In effect, the United States and China are acting as the drivers of the global economy, while most of the rest of the world is further behind in recovery from the pandemic.
In the I.M.F.’s World Economic Outlook published in April, the United States’ 2021 G.D.P. was forecast to be 3 percent above its 2019 level, while China was forecast to be 11 percent above its 2019 level. But the euro area and Japan were each on track to have economies 2 percent smaller than in 2019, with Britain, Canada, Brazil and Mexico also forecast to be in negative territory.

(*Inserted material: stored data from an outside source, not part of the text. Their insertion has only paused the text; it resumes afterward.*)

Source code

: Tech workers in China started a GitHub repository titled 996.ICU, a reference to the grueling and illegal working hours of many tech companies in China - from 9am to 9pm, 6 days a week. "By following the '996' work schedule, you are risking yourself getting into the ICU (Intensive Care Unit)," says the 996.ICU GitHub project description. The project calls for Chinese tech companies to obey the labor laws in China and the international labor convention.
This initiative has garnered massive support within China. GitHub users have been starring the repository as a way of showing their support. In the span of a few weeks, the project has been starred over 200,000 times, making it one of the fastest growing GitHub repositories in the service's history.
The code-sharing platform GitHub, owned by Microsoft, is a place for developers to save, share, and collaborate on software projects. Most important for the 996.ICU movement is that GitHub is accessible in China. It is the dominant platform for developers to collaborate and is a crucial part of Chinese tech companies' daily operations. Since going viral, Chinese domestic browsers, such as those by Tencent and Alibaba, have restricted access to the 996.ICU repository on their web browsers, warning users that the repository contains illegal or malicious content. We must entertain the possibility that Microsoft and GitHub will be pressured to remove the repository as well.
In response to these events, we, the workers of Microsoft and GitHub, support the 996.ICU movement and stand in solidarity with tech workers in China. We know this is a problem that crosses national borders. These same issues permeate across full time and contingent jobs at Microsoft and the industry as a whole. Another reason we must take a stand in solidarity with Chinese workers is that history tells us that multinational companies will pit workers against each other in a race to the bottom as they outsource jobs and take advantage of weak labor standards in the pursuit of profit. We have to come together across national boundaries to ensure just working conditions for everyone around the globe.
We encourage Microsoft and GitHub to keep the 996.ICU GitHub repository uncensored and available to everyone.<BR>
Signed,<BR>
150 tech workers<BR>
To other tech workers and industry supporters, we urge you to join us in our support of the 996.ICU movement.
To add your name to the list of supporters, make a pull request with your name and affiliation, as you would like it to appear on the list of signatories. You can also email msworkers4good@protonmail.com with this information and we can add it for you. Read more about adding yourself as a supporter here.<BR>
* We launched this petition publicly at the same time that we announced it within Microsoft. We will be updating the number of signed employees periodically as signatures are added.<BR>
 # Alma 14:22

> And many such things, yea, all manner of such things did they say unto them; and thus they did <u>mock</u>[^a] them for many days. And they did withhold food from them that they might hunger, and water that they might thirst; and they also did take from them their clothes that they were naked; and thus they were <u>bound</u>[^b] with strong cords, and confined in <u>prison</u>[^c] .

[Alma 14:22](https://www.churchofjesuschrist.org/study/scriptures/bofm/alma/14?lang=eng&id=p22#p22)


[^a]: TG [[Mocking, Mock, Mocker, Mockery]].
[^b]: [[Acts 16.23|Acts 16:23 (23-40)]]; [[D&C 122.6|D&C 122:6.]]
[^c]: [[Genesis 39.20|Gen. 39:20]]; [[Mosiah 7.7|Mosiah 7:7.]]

That is unfortunate for the people in those places experiencing sluggish recoveries, but is probably helping to keep supply shortages in many sectors from being even worse. Already, a shortage of semiconductors has held back production of automobiles; shortages of building materials have suppressed housing construction; and a shortage of shipping containers has sent prices skyrocketing for moving goods across oceans.
“If everybody was stimulating simultaneously, and everybody was enjoying peak growth simultaneously, you could see more congestion,” said Nathan Sheets, chief economist at PGIM Fixed Income and a former top international economist at the Federal Reserve and U.S. Treasury.